= Tipografia Elvetica =

The Tipografia e Libreria Elvetica of Capolago was a nineteenth-century publishing house in Canton Ticino, Switzerland.

==History==
It operated from 1830 to 1853 and acquired particular importance as a clandestine press of the patriots of the Italian Risorgimento.

The Tipografia Elvetica was founded in 1830 by the Genoese exile Alessandro Repetti and directed by Gino Daelli.

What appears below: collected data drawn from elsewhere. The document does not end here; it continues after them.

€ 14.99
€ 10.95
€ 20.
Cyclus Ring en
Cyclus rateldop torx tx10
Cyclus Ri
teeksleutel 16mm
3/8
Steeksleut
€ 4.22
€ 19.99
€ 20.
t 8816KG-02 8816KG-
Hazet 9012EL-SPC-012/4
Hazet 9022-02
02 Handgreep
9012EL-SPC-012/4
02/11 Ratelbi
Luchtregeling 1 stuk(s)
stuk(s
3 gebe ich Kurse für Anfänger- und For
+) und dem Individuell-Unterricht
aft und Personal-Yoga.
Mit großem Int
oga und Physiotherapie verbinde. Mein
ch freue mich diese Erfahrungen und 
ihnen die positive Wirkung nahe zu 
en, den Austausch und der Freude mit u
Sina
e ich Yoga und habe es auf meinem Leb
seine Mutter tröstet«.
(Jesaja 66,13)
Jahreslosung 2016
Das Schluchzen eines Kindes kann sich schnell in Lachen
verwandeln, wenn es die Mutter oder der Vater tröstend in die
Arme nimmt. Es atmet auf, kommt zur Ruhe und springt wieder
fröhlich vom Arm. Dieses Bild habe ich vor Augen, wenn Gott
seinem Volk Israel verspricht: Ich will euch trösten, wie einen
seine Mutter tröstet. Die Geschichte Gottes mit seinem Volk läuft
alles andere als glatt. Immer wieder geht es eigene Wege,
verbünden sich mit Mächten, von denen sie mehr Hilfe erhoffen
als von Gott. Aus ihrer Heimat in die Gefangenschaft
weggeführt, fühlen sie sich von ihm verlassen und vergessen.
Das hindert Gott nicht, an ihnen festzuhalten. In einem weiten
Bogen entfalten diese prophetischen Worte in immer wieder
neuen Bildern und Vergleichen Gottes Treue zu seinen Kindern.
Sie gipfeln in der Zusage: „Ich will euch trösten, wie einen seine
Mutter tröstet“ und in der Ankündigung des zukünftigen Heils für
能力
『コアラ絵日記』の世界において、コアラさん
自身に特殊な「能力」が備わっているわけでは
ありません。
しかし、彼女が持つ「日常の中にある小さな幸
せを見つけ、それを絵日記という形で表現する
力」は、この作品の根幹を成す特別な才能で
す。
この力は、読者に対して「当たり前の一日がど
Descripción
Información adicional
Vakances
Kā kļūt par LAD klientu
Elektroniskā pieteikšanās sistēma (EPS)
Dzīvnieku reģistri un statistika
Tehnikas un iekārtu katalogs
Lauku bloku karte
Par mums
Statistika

Thanks to its location on Swiss territory, close to the border with the Austrian-controlled Kingdom of Lombardy–Venetia, it rapidly became an important point of reference for the publication of patriotic works circulated clandestinely in Italy.

===Collaborators and authors===
The press enjoyed the collaboration of Giuseppe Mazzini and Luigi Dottesio, who gave a notable impulse to the printing of books, periodicals, and proclamations of Risorgimental patriots and exiles.

The main authors published included Vincenzo Gioberti, Francesco Domenico Guerrazzi, Giuseppe La Farina, Niccolò Tommaseo, Jean Charles Leonard Simonde de Sismondi, Friedrich Schiller, Pietro Colletta, Cesare Balbo and Massimo d'Azeglio.

In 1851 Luigi Dottesio was arrested and executed by the Austrians. The growing attention of the Swiss authorities, under Austrian pressure, forced Repetti to close down the Tipografia Elvetica in 1853.